# Task prompt
Can you copy every line of the data below word for word, leaving the pictures out of your answer?

# Stored data entries

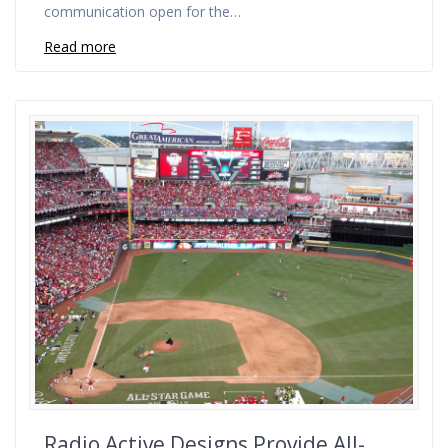
communication open for the…
Read more
Radio Active Designs Provide All-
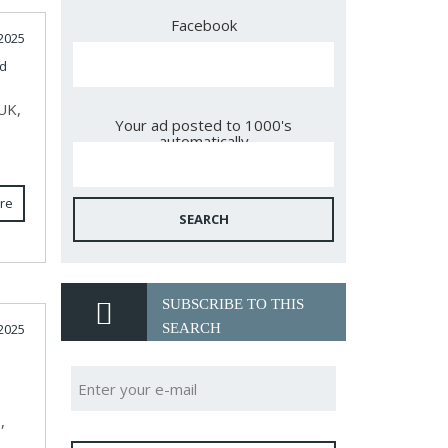
Facebook
2025
d
 UK,
Your ad posted to 1000's
automatically
re
SEARCH
SUBSCRIBE TO THIS
SEARCH
2025
,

# Written response
communication open for the…
Read more
Radio Active Designs Provide All-
Facebook
2025
d
 UK,
Your ad posted to 1000's
automatically
re
SEARCH
SUBSCRIBE TO THIS
SEARCH
2025
,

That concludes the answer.